Data in this exercise =

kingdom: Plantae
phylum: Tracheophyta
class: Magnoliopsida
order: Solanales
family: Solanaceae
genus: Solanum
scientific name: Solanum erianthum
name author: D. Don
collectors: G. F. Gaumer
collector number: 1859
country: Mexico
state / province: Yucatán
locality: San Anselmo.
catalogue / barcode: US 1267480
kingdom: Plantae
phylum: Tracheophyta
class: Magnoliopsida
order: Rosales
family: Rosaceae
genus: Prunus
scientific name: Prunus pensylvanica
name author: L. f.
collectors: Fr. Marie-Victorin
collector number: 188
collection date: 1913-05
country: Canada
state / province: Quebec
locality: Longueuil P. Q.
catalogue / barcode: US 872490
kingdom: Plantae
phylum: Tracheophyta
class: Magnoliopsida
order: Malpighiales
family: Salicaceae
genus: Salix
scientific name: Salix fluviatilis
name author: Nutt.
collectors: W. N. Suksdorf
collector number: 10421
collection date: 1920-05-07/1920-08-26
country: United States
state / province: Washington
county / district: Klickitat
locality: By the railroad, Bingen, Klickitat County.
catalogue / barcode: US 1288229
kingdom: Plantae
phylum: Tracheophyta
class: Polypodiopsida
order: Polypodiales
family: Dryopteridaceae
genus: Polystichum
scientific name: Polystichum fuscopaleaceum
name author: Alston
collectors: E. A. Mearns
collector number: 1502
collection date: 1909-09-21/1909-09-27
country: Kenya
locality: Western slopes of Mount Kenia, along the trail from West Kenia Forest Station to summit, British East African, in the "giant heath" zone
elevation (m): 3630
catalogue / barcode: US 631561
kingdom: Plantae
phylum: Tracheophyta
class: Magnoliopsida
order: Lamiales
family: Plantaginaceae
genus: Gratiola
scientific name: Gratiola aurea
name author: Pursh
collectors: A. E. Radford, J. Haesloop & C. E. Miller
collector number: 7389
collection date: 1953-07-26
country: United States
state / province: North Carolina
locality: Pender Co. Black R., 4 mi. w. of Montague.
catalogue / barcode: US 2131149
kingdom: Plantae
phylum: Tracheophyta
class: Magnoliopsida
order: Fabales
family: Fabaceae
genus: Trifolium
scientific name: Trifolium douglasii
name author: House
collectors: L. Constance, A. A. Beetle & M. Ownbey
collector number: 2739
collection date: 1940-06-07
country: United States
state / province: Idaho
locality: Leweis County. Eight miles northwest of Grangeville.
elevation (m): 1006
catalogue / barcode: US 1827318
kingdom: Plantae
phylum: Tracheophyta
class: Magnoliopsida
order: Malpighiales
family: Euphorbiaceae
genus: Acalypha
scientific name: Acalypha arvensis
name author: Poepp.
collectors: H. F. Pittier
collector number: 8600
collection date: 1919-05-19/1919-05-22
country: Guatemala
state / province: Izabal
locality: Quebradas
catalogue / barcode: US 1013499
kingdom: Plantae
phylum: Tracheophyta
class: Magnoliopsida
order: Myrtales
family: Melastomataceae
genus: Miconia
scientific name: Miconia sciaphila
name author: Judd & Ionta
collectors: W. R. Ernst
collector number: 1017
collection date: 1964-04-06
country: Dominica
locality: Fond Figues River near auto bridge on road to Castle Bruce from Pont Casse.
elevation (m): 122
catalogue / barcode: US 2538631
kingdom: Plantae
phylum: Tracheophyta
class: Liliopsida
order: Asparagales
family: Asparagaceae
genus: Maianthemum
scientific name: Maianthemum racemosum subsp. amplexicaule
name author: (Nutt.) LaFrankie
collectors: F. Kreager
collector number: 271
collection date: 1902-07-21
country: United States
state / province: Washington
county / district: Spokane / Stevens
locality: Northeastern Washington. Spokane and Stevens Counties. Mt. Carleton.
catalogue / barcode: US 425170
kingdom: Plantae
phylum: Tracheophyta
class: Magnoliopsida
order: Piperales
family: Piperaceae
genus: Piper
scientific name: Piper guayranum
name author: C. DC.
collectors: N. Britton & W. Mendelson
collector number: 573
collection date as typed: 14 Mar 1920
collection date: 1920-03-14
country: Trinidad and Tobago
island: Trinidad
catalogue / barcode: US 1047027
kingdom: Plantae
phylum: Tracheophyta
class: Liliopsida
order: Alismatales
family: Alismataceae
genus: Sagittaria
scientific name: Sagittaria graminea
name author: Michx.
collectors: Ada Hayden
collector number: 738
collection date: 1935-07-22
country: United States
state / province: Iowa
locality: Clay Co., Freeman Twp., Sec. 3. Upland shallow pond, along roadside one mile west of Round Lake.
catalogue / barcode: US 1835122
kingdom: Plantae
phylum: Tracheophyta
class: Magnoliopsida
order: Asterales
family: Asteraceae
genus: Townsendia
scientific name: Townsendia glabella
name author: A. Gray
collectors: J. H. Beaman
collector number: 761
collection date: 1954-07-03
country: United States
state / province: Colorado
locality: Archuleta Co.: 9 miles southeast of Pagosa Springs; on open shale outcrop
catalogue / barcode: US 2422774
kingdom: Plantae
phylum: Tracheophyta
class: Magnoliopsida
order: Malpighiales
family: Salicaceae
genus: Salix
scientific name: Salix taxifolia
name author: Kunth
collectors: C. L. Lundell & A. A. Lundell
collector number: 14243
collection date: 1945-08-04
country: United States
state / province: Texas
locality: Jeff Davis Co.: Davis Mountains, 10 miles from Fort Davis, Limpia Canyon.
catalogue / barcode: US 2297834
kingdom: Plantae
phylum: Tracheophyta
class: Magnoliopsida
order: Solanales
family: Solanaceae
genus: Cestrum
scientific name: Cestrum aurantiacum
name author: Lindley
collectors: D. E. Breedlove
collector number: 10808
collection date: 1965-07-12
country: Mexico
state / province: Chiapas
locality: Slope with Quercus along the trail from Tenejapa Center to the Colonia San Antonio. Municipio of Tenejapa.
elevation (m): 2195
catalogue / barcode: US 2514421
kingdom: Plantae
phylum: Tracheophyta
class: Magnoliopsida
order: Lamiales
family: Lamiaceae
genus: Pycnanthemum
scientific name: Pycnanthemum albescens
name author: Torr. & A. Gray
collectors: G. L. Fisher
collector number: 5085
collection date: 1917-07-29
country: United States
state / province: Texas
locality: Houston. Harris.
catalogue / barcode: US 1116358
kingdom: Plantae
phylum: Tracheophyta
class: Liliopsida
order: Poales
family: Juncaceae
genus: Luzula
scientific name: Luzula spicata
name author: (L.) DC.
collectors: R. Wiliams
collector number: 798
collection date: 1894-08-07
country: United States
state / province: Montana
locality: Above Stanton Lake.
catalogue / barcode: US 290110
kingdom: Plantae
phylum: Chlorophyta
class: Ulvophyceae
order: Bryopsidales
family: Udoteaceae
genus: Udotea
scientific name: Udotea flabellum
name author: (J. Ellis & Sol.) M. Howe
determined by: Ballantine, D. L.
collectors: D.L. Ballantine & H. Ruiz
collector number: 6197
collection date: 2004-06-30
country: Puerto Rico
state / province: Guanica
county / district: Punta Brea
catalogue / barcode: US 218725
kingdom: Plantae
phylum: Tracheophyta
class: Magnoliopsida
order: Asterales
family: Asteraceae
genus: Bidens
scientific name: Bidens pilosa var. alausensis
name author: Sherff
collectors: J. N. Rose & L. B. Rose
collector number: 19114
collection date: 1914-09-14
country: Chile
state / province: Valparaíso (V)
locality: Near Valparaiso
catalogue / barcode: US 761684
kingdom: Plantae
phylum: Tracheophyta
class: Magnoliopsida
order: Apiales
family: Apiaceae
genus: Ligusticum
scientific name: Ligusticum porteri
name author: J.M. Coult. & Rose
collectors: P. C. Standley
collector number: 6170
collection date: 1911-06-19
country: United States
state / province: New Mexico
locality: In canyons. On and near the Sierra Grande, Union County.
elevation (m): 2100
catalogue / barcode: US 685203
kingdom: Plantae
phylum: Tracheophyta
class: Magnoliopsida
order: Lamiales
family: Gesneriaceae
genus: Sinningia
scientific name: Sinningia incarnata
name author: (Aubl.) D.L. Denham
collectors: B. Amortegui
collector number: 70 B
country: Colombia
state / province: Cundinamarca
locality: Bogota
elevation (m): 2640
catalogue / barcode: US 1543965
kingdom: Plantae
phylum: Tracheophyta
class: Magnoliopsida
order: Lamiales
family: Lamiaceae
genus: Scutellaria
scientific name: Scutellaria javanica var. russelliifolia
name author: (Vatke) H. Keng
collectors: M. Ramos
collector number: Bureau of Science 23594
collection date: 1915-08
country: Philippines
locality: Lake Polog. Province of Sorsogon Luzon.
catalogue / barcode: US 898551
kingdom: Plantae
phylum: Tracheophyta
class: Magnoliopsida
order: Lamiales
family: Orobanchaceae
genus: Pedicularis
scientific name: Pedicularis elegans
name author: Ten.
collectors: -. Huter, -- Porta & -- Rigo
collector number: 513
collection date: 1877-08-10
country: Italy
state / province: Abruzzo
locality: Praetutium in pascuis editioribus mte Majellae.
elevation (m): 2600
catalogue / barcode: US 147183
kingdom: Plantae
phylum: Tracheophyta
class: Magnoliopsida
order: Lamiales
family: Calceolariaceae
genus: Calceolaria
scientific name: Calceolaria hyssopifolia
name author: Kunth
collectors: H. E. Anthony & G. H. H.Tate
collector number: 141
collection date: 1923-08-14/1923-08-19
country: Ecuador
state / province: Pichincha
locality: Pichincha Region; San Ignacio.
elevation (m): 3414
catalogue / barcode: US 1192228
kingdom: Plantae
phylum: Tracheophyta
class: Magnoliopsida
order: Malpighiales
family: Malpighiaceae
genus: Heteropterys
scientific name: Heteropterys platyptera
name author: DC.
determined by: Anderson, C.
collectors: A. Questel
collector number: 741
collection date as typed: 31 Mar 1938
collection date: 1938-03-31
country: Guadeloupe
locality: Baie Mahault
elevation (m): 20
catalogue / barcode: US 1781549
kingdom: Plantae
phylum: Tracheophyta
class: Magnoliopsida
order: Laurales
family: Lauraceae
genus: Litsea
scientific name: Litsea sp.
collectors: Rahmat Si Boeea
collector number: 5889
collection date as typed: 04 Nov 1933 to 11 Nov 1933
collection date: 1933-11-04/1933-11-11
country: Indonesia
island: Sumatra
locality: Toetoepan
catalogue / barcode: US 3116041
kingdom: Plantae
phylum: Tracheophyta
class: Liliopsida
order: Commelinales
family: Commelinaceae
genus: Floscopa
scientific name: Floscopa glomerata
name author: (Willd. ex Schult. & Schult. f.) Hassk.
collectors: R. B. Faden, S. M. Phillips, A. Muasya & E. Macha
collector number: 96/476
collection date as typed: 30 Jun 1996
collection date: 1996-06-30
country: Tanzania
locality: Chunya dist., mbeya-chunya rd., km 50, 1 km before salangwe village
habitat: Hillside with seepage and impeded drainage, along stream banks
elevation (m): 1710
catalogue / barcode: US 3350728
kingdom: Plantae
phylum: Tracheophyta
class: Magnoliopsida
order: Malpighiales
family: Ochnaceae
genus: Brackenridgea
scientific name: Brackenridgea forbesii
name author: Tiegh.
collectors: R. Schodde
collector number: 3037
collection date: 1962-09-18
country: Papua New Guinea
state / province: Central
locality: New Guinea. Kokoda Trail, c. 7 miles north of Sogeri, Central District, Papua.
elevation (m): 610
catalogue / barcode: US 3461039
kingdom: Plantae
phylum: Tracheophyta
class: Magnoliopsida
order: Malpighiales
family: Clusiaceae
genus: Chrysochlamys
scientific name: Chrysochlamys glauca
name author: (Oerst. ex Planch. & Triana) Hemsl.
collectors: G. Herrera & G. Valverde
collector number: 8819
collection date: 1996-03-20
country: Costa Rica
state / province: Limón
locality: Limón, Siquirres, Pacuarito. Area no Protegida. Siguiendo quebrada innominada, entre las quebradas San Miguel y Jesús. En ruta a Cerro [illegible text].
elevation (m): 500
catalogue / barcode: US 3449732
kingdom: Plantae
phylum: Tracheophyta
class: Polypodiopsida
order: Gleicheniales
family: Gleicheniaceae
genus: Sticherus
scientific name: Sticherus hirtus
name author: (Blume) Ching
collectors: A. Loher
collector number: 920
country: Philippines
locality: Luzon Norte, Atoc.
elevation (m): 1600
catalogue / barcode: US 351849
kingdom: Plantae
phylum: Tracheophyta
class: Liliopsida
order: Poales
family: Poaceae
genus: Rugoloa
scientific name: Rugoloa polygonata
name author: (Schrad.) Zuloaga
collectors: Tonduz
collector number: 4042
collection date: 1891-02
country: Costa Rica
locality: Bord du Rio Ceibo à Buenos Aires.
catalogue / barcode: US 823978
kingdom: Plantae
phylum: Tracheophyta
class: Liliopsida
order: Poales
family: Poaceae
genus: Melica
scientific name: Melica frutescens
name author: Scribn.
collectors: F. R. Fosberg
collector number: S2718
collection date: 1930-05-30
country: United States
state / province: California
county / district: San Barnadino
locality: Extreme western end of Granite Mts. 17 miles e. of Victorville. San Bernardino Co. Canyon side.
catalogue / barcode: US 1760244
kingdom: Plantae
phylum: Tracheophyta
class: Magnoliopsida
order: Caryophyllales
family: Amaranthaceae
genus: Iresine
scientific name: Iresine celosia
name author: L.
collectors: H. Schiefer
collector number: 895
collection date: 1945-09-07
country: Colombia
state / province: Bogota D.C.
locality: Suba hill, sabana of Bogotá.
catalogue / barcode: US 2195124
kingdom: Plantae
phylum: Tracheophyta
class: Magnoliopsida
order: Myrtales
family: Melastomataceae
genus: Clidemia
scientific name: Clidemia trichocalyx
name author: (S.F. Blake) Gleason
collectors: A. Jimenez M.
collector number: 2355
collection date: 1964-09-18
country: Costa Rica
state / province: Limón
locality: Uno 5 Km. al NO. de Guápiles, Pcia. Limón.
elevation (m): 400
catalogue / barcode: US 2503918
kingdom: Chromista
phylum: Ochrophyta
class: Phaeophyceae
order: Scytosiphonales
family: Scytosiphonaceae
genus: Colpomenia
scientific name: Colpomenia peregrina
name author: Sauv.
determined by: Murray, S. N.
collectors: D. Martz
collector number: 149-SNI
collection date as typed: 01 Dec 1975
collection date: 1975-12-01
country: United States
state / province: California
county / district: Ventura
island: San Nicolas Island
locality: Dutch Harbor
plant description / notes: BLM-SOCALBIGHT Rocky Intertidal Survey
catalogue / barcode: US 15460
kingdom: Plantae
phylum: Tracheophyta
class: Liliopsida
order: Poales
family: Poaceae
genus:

Request =
Copy out, word for word, the part of the items above that opens with the line containing "catalogue / barcode: US 685203" and closes with the line containing "family: Calceolariaceae", including both of those lines.

Worked answer =
catalogue / barcode: US 685203
kingdom: Plantae
phylum: Tracheophyta
class: Magnoliopsida
order: Lamiales
family: Gesneriaceae
genus: Sinningia
scientific name: Sinningia incarnata
name author: (Aubl.) D.L. Denham
collectors: B. Amortegui
collector number: 70 B
country: Colombia
state / province: Cundinamarca
locality: Bogota
elevation (m): 2640
catalogue / barcode: US 1543965
kingdom: Plantae
phylum: Tracheophyta
class: Magnoliopsida
order: Lamiales
family: Lamiaceae
genus: Scutellaria
scientific name: Scutellaria javanica var. russelliifolia
name author: (Vatke) H. Keng
collectors: M. Ramos
collector number: Bureau of Science 23594
collection date: 1915-08
country: Philippines
locality: Lake Polog. Province of Sorsogon Luzon.
catalogue / barcode: US 898551
kingdom: Plantae
phylum: Tracheophyta
class: Magnoliopsida
order: Lamiales
family: Orobanchaceae
genus: Pedicularis
scientific name: Pedicularis elegans
name author: Ten.
collectors: -. Huter, -- Porta & -- Rigo
collector number: 513
collection date: 1877-08-10
country: Italy
state / province: Abruzzo
locality: Praetutium in pascuis editioribus mte Majellae.
elevation (m): 2600
catalogue / barcode: US 147183
kingdom: Plantae
phylum: Tracheophyta
class: Magnoliopsida
order: Lamiales
family: Calceolariaceae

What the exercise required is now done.